- HOW TO COMPLETE THIS TASK
Copy the lines exactly, from the line with "Item 3 - Scale." up to and including the line with "Recorded: value=20 unit=kg", and leave the pictures out of your answer.

- EXTRACTED DATA
--*--

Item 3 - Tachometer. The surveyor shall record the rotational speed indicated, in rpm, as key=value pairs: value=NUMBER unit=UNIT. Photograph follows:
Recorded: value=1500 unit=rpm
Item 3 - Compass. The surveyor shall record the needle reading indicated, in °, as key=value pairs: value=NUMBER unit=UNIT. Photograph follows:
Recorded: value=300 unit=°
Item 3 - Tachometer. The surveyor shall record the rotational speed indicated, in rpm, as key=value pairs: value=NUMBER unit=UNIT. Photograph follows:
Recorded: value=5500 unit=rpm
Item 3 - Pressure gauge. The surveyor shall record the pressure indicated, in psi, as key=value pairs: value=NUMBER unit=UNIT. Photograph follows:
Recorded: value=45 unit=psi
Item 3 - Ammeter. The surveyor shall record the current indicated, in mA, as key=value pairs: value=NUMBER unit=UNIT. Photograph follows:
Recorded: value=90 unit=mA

--*--

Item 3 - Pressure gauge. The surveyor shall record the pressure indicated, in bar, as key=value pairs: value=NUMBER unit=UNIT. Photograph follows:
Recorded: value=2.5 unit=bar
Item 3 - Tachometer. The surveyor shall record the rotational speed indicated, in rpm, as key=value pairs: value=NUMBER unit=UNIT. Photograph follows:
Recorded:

--*--

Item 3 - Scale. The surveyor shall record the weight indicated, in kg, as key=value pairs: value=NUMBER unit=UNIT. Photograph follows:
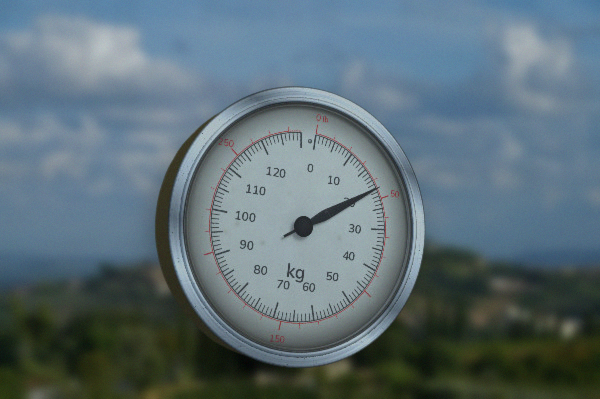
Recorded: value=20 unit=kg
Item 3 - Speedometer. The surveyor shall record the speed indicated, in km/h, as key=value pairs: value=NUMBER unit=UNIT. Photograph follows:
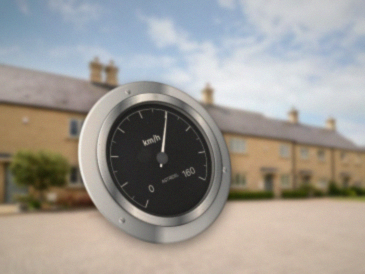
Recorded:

--*--

- ANSWER TO THE PROBLEM
Item 3 - Scale. The surveyor shall record the weight indicated, in kg, as key=value pairs: value=NUMBER unit=UNIT. Photograph follows:
Recorded: value=20 unit=kg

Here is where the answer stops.